▶ _WHAT THE TASK ASKS_
From the first line of the entries down to the line with "pinky dip: (191, 246)", write out every line exactly; that last line counts, but pictures do not.

▶ _MATERIAL PROVIDED_
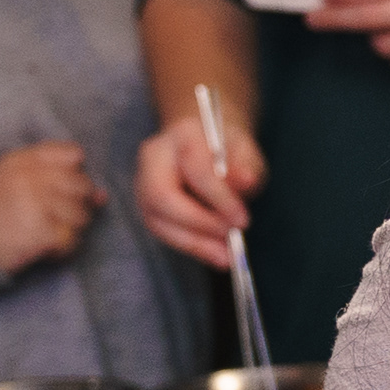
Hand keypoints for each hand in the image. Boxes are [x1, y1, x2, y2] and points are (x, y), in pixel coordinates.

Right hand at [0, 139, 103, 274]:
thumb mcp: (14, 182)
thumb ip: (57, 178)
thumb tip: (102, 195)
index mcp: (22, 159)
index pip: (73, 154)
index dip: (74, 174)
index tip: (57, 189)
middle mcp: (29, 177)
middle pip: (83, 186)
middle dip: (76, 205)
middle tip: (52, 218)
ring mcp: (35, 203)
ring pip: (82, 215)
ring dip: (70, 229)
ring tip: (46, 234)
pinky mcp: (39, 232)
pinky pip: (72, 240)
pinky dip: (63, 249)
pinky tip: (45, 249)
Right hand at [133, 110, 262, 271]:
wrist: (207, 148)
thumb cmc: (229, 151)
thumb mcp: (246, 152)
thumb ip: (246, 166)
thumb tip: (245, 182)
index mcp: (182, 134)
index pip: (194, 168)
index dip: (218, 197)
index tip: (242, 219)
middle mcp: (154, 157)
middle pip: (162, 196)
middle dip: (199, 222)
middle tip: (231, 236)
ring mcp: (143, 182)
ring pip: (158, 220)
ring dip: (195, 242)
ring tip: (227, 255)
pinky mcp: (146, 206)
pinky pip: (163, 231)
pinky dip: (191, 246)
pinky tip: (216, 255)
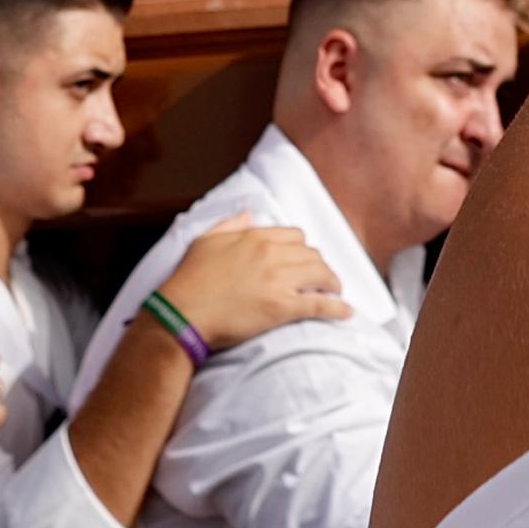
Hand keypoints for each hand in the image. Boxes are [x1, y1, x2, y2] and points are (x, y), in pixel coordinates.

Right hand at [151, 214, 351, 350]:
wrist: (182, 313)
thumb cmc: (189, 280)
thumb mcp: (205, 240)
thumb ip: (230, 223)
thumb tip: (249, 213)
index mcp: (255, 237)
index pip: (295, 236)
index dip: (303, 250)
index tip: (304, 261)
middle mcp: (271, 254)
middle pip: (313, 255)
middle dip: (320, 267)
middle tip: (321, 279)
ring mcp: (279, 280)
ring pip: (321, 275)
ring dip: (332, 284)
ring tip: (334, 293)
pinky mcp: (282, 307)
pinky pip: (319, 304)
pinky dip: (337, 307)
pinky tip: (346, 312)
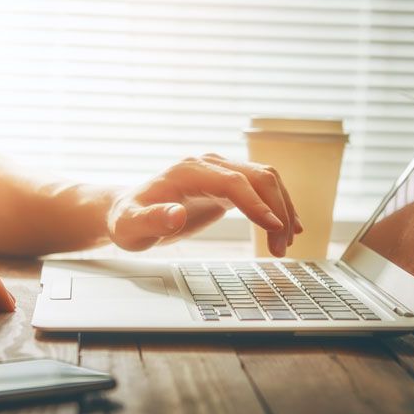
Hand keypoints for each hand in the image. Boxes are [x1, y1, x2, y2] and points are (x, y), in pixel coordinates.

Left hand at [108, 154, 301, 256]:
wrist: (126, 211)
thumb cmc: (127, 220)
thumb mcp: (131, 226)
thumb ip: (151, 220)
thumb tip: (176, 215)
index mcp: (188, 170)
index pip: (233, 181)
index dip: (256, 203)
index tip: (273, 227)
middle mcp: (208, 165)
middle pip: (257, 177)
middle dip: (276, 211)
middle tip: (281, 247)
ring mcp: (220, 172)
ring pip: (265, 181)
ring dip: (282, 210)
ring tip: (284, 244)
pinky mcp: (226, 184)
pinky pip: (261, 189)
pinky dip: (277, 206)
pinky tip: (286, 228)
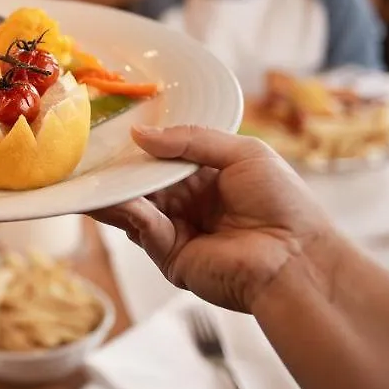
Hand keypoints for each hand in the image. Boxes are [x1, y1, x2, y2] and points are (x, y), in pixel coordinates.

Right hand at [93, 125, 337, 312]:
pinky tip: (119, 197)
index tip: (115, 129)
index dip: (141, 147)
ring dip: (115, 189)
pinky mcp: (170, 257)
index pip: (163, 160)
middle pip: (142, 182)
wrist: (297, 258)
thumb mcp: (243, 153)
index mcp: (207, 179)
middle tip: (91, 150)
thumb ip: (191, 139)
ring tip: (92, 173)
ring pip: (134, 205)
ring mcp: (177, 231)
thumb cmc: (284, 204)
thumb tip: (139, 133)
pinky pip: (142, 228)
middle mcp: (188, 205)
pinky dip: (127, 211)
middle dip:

▶ _TASK RESULT_
Hand keypoints for each hand in the image. Boxes are [x1, y1, x2, y2] and points are (x, y), in pixel coordinates.

Right hand at [0, 139, 103, 274]:
thumb mcp: (14, 182)
thumb ip: (57, 178)
thumb tip: (102, 195)
index mcp: (22, 159)
index pip: (73, 154)
index dip: (74, 174)
index tip: (57, 189)
middle mcp: (29, 177)
middle pip: (83, 186)
middle dip: (76, 205)
middle tip: (52, 218)
ring mcp: (35, 203)
ring pip: (82, 215)
ring dip: (70, 229)
ring tip: (46, 234)
pinky mcp: (39, 232)
pinky pip: (72, 240)
pinky dip: (63, 249)
pinky tip: (45, 249)
Right hand at [133, 110, 262, 271]:
wrist: (207, 148)
thumb cmc: (229, 151)
thumb mcp: (246, 152)
thumb ip: (246, 166)
thumb tip: (245, 182)
index mcp: (182, 134)
index pip: (194, 168)
index dip: (218, 197)
index tip: (242, 219)
middle mcp: (154, 157)
middle pip: (162, 196)
middle dip: (199, 222)
middle tip: (231, 236)
ring mcp: (143, 182)
ring pip: (158, 220)
ring dip: (195, 242)
ring tip: (227, 255)
pinky mcp: (146, 206)
pinky pip: (163, 231)
pinky dip: (191, 246)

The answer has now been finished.